Quando la Germania aveva vinto la guerra

Una carta dell’Europa nel 1942, subito alla seconda di copertina, ripetuta a buona memoria in terza, alla fine del libro, è la parte più formidabile di questa storia. Che è poi la storia della guerra, della Germania, e di Hitler, su cui ancora il più è da scrivere – per ora restiamo acculati alla reductio ad Hitlerum, alla non discussione, che tanto indignava Leo Strauss, buon ebreo ma filosofo. Lilli Gruber vi intreccia una storia d’amore, che vorrebbe vera. Di una prozia durante la guerra, sudtirolese come lei, col fidanzato del suo paese che, avendo optato per la Germania, è arruolato da Hitler, muore in guerra, etc. Verosimile. Ma il bello della storia è il contesto, lo sfondo. Il senso, dice la stessa scrittrice, della Heimat  germanica. Con la cartina.
Il 1942 è la guerra vinta dalla Germania: dal Bug ai Pirenei, da Lubiana al circolo polare artico, con i Balcani e l’Italia infeudati. Il 1943 è un’altra storia. Il sangue sì, la lingua pure, ma dopo l’8 settembre, quando i tirolesi a Brunico tirarono fuori dalle cantine le opere d’arte che per venticinque anni avevano celato agli italiani, i tedeschi se le presero e le trafugarono. E anche il seguito non fu edificante. I tirolesi d’Italia avevano scelto in massa la Germania al referendum privato promosso da Mussolini. Poi si ricredettero, ma con dolore. Lilli Gruber ci ritorna su esuberante, dopo il successo del primo volet, “Eredità”, lasciando intuire una saga. Fa la storia felice di un’infelicità.

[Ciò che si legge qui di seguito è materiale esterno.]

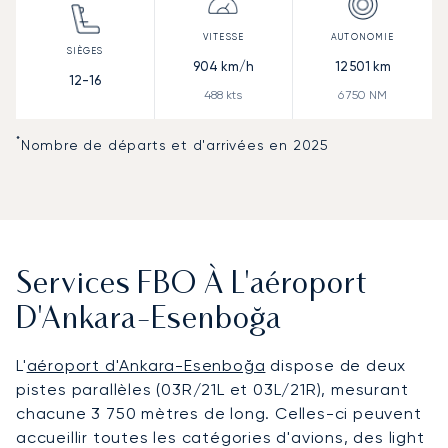
904
km/h
12 501
km
12-16
488
kts
6 750
NM
*
Nombre de départs et d'arrivées en 2025
Services FBO À L'aéroport
D'Ankara-Esenboğa
L'
aéroport d'Ankara-Esenboğa
dispose de deux
pistes parallèles (03R/21L et 03L/21R), mesurant
chacune 3 750 mètres de long. Celles-ci peuvent
accueillir toutes les catégories d'avions, des light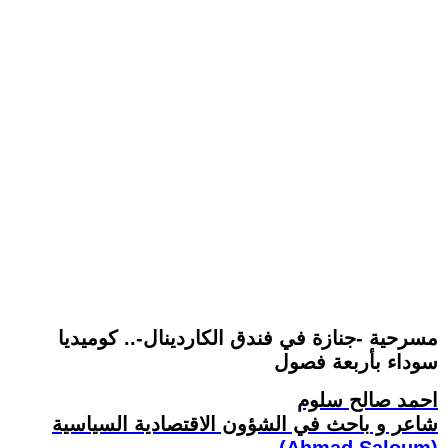
مسرحية -جنازة في فندق الكاردينال-.. كوميديا
سوداء بأربعة فصول
احمد صالح سلوم
شاعر و باحث في الشؤون الاقتصادية السياسية
(Ahmad Saloum)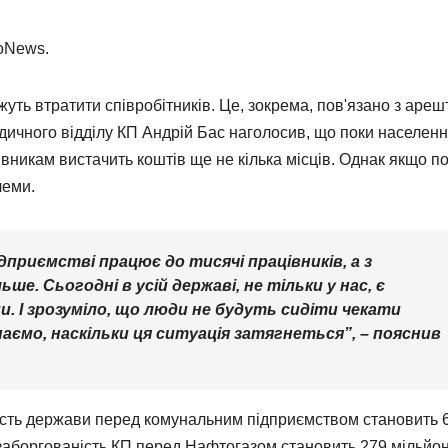
ioNews.
ть втратити співробітників. Це, зокрема, пов'язано з аре
дичного відділу КП Андрій Бас наголосив, що поки населен
вникам вистачить коштів ще не кілька місців. Однак якщо по
леми.
дприємстві працює до тисячі працівників, а з
ше. Сьогодні в усій державі, не тільки у нас, є
. І зрозуміло, що люди не будуть сидіти чекати
наємо, наскільки ця ситуація затягнеться”, – пояснив
ність держави перед комунальним підприємством становить 
 заборгованість КП перед Нафтогазом становить 279 мільйон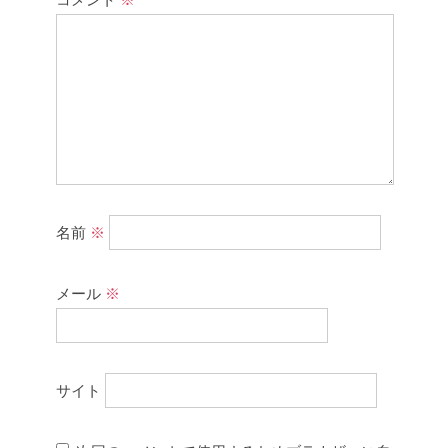
名前
※
メール
※
サイト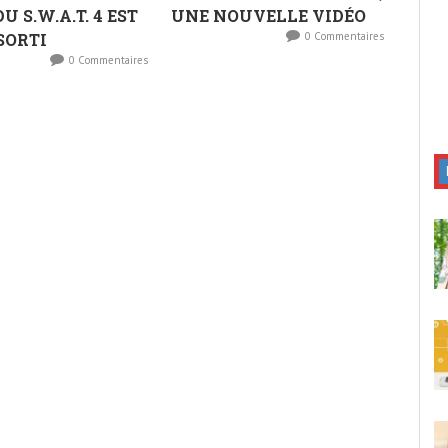
 S.W.A.T. 4 EST
UNE NOUVELLE VIDÉO
SORTI
0 Commentaires
0 Commentaires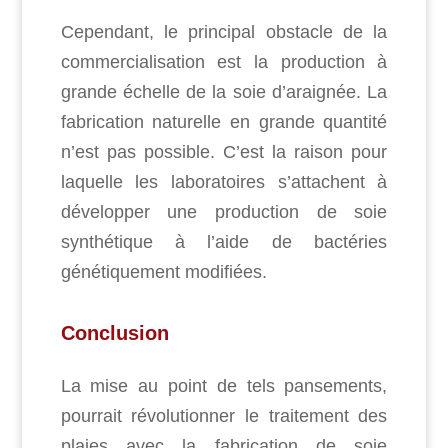
Cependant, le principal obstacle de la
commercialisation est la production à
grande échelle de la soie d’araignée. La
fabrication naturelle en grande quantité
n’est pas possible. C’est la raison pour
laquelle les laboratoires s’attachent à
développer une production de soie
synthétique à l’aide de bactéries
génétiquement modifiées.
Conclusion
La mise au point de tels pansements,
pourrait révolutionner le traitement des
plaies avec la fabrication de soie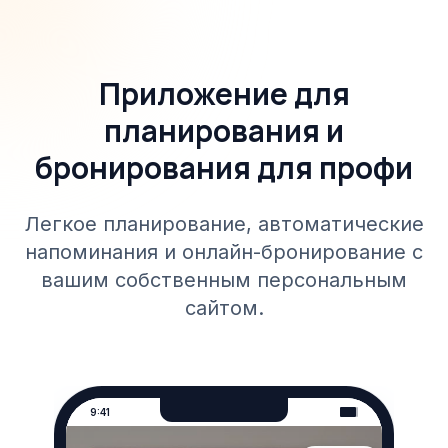
Приложение для
планирования и
бронирования для профи
Легкое планирование, автоматические
напоминания и онлайн-бронирование с
вашим собственным персональным
сайтом.
9:41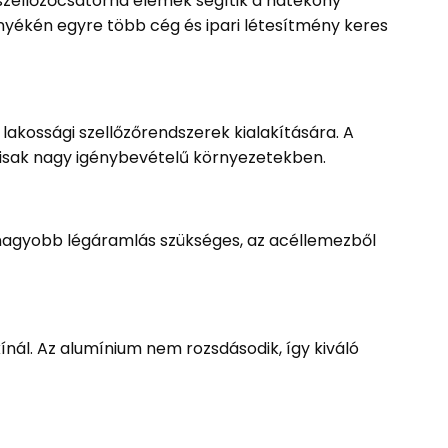
 szellőzőcsatorna elemek segítik a hatékony
nyékén egyre több cég és ipari létesítmény keres
lakossági szellőzőrendszerek kialakítására. A
álisak nagy igénybevételű környezetekben.
l nagyobb légáramlás szükséges, az acéllemezből
nál. Az alumínium nem rozsdásodik, így kiváló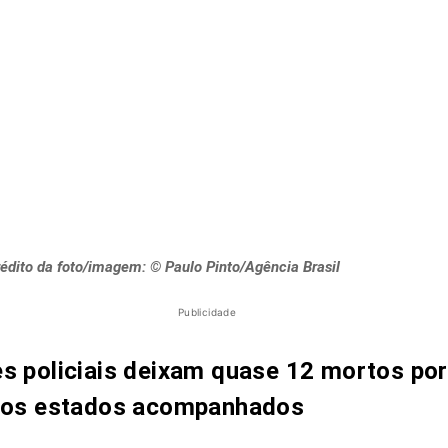
édito da foto/imagem: © Paulo Pinto/Agência Brasil
Publicidade
s policiais deixam quase 12 mortos por
nos estados acompanhados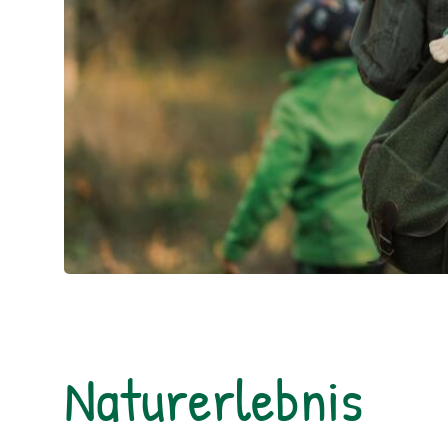
Naturerlebnis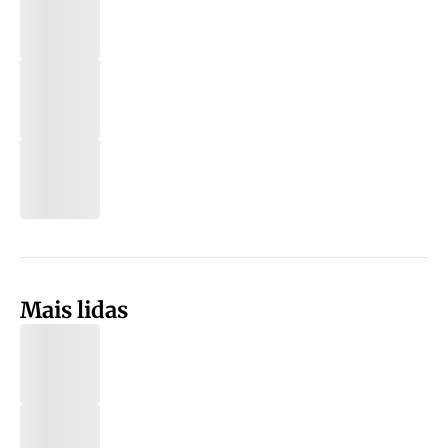
Mais lidas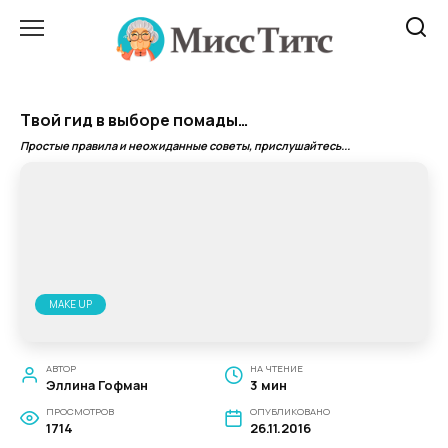
Перейти
к
содержанию
Твой гид в выборе помады…
Простые правила и неожиданные советы, прислушайтесь...
MAKE UP
АВТОР
НА ЧТЕНИЕ
Эллина Гофман
3 мин
ПРОСМОТРОВ
ОПУБЛИКОВАНО
1714
26.11.2016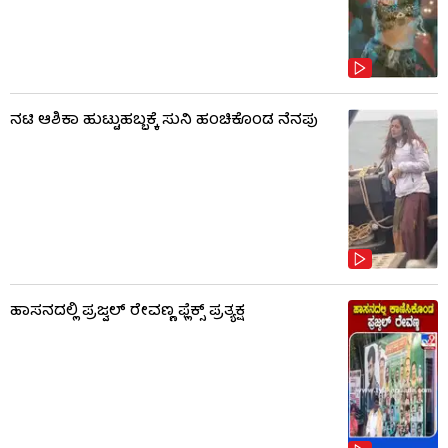
ನಟಿ ಆಶಿಕಾ ಹುಟ್ಟುಹಬ್ಬಕ್ಕೆ ಸುನಿ ಹಂಚಿಕೊಂಡ ನೆನಪು
ಹಾಸನದಲ್ಲಿ ಪ್ರಜ್ವಲ್ ರೇವಣ್ಣ ಫ್ಲೆಕ್ಸ್ ಪ್ರತ್ಯಕ್ಷ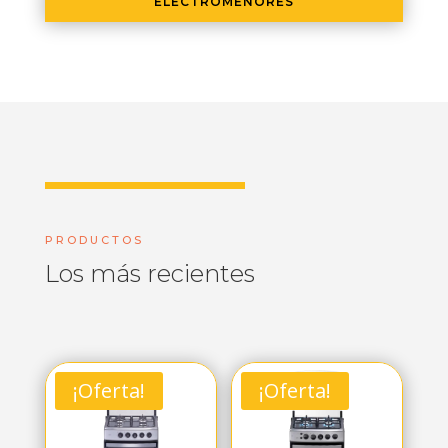
ELECTROMENORES
PRODUCTOS
Los más recientes
¡Oferta!
¡Oferta!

Sull’attendibilità storica non si può dire. C’è un solo precedente narrativo sul Sud Tirolo nella guerra, “Discrezioni”, di Mary De Rachewiltz, la figlia di Ezra Pound e Olga Rudge. Mary, cresciuta dalla nascita in una famiglia tirolese, pur nella discrezione, affettuosa (ha assunto perfino i tratti somatici tirolesi, che a lungo ha sottolineato con  l’acconciatura e l’abbigliamento), ne dà un altro aspetto. Molto meno da cavaliere errante. Ma la ricostruzione di Lilli è accattivante, se non persuasiva.
È la storia di un’infelicità di un mondo, a posteriori, felice. Oggi i sudtirolesi sono probabilmente, malgrado tutto, la comunità meglio acquartierata in una paese allogeno, tedeschi in Italia. Sicuramente la più ricca, in Italia e anche in Europa, e quindi nel mondo. Grazie anche alla loro operosità e intelligenza, certo: tradizionalisti e aperti al nuovo. Ma in ambiente favorevole. Erano tignosi prima, e i soli tedeschi antitaliani, l’autrice non trascuri questo particolare – lei che è una dei pochi in Sud Tirolo che hanno fatto gli studi in Italia. Prima non nel fascismo, che sempre portano a giustificazione: nel 1903, quando il Tirolo era austriaco, invasero Innsbruck per prendersi l’università e Francesco Giuseppe dovette abolire le cattedre italiane. È così che nasce una tradizione - questa avrebbe meritato di uscire in “Eredità”. Si sono rifatti diventando i più ricchi d’Europa, con i soldi di Roma.